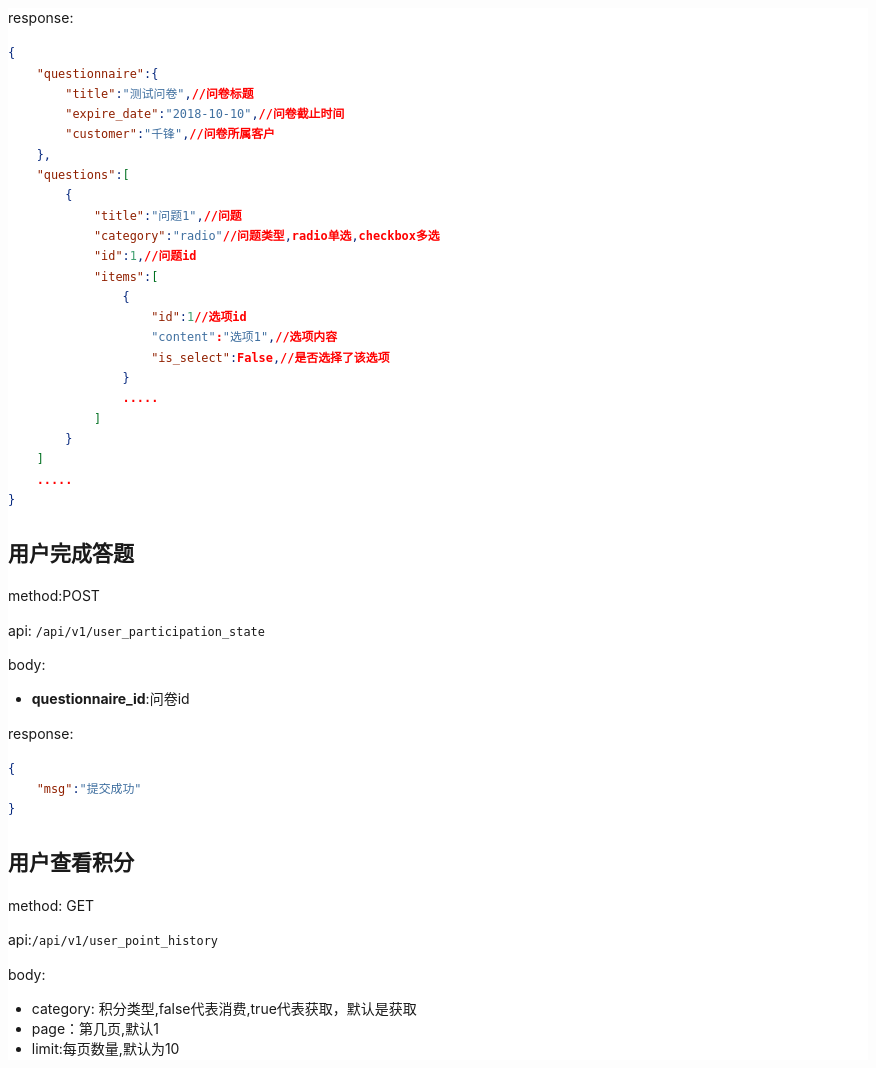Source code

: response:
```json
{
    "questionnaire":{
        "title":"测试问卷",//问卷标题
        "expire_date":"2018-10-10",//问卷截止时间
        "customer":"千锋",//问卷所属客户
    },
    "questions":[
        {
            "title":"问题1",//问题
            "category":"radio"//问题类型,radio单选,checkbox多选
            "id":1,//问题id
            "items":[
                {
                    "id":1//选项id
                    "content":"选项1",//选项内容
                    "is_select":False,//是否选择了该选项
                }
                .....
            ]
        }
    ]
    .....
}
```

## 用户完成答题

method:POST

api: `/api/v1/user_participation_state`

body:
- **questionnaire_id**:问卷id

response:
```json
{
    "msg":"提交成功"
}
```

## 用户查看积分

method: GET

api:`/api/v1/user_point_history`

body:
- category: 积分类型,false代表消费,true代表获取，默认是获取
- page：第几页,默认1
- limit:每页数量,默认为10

· · · ·

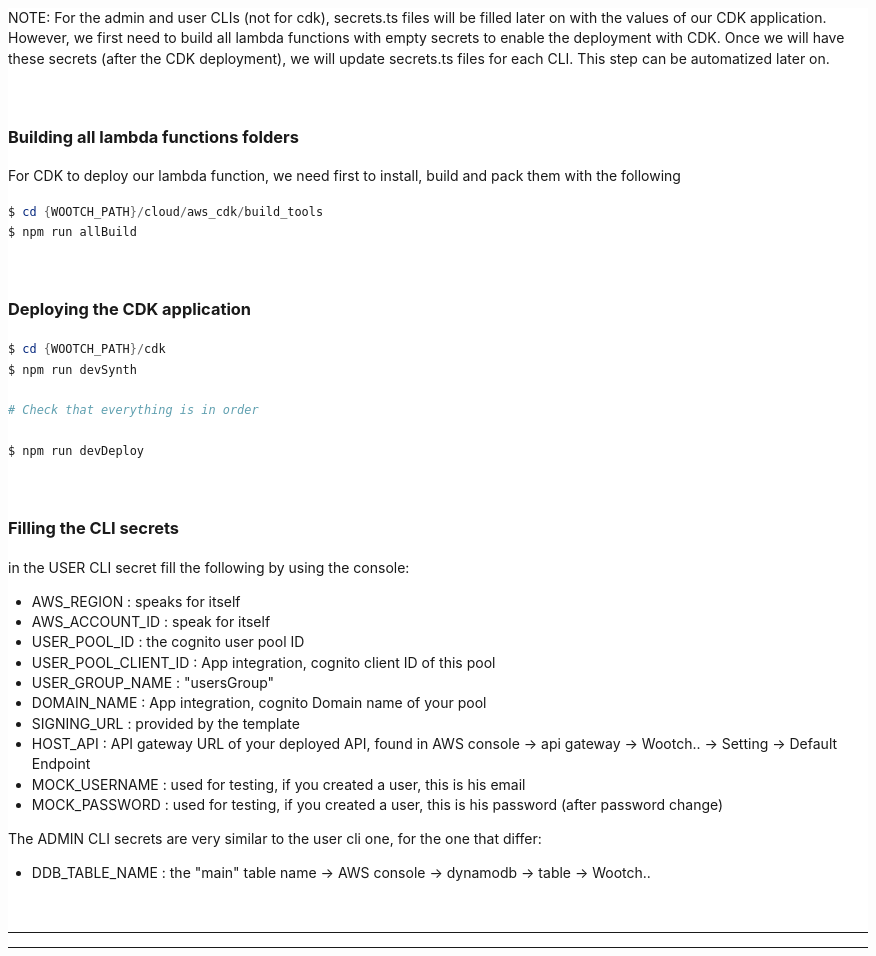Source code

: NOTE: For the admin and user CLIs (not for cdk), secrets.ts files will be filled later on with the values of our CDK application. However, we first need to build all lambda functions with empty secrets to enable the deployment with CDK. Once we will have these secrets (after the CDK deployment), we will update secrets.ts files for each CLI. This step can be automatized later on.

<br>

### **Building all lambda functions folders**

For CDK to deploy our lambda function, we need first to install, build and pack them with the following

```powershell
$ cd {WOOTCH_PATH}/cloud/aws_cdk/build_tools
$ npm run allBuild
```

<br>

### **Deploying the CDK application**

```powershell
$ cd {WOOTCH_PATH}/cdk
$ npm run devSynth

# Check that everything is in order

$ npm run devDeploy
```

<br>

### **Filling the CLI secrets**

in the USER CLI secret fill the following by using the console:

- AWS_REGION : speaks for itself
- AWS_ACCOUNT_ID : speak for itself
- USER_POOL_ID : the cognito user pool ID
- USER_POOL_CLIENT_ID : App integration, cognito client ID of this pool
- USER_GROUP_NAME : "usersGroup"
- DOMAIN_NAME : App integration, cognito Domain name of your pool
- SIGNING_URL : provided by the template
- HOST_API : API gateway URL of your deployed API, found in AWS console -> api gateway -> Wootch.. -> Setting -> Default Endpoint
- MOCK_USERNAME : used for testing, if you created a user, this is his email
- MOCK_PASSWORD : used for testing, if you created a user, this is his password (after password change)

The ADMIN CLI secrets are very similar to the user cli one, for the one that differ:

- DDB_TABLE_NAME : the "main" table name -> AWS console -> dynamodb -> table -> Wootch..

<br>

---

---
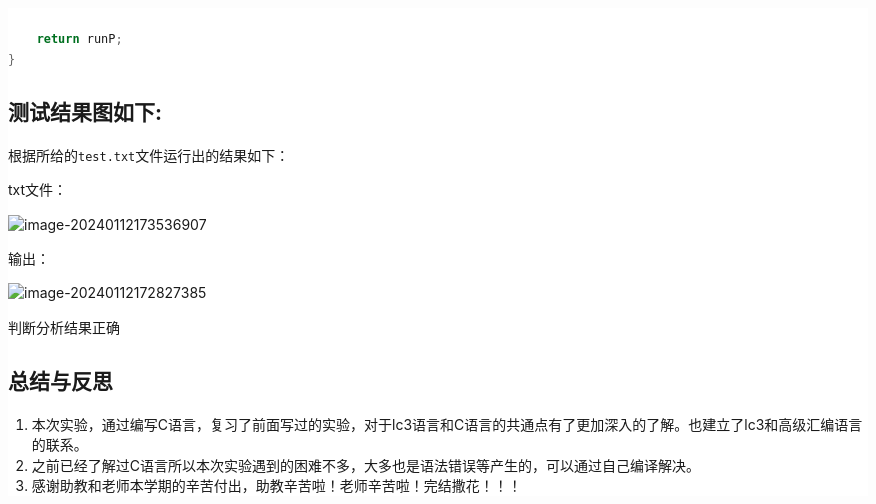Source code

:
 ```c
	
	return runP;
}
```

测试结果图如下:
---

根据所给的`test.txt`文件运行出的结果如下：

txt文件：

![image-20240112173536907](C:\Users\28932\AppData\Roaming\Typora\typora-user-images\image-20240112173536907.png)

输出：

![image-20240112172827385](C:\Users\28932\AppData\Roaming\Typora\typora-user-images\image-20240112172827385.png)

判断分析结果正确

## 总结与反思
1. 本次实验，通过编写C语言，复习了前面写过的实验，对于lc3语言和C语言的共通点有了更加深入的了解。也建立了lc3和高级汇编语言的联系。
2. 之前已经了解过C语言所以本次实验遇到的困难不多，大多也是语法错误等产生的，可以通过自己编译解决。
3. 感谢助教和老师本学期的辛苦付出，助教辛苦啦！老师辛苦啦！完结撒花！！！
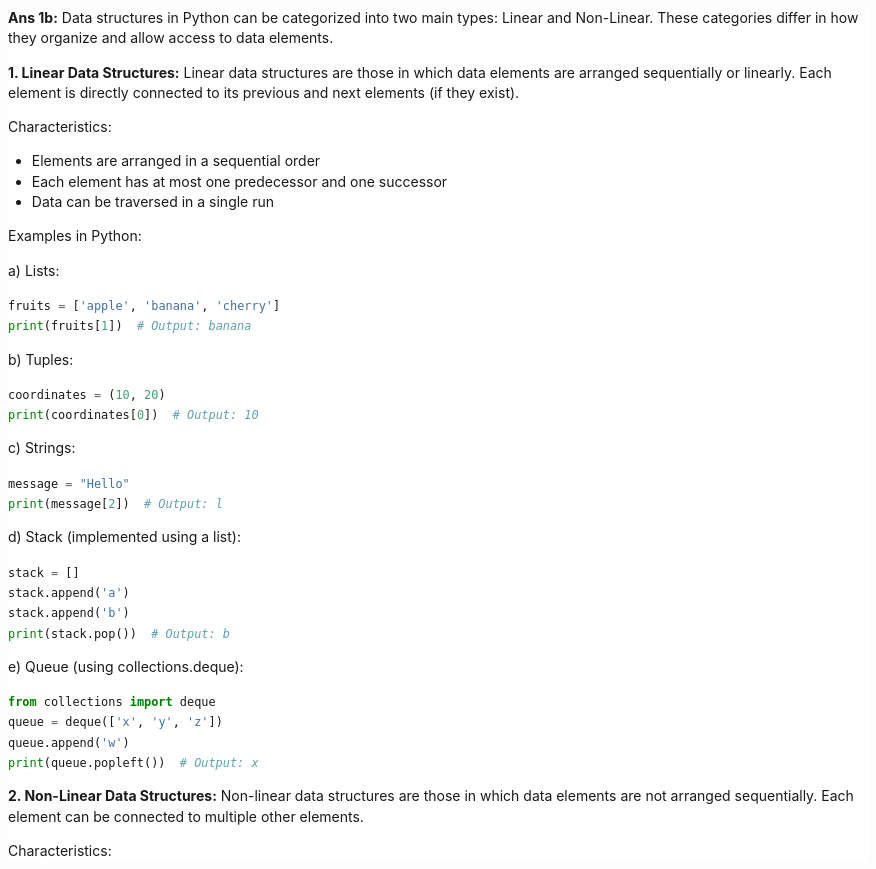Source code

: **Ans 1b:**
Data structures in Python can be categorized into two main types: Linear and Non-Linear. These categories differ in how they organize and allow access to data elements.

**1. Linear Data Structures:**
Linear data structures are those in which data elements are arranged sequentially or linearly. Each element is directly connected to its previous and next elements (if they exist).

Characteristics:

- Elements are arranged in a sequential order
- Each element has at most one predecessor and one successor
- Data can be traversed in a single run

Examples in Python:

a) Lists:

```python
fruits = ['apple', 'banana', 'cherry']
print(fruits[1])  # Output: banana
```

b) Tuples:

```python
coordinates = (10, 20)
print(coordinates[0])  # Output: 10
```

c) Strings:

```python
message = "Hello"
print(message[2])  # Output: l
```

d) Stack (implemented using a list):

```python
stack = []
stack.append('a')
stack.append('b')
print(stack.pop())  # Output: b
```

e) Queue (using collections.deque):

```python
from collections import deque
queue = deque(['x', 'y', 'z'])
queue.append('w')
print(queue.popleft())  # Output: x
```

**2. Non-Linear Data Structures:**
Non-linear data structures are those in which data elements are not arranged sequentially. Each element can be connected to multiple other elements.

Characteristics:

· · · ·

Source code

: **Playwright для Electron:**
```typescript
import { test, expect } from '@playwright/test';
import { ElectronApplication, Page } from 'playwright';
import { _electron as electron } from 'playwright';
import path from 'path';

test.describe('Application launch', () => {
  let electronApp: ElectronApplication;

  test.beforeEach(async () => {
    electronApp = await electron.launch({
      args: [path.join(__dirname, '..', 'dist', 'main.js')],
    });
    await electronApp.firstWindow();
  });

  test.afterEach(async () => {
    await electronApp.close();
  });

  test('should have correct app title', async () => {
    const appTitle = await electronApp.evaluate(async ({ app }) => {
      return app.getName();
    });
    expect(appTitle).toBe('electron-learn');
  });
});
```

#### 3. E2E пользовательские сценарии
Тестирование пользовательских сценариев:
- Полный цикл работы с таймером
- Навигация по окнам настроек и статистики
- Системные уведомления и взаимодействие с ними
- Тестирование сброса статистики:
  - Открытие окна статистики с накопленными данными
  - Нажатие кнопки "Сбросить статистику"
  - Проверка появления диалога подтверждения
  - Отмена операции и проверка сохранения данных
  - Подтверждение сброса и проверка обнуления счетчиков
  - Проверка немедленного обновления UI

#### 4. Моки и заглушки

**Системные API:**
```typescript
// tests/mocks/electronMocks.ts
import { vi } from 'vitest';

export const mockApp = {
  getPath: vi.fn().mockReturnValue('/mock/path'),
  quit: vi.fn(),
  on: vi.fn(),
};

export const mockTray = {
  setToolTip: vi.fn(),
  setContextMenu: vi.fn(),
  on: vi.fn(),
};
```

· · · ·

## Exercise goal
Scan the data above and copy every line with "collections" in it.

## Answer space
e) Queue (using collections.deque):
from collections import deque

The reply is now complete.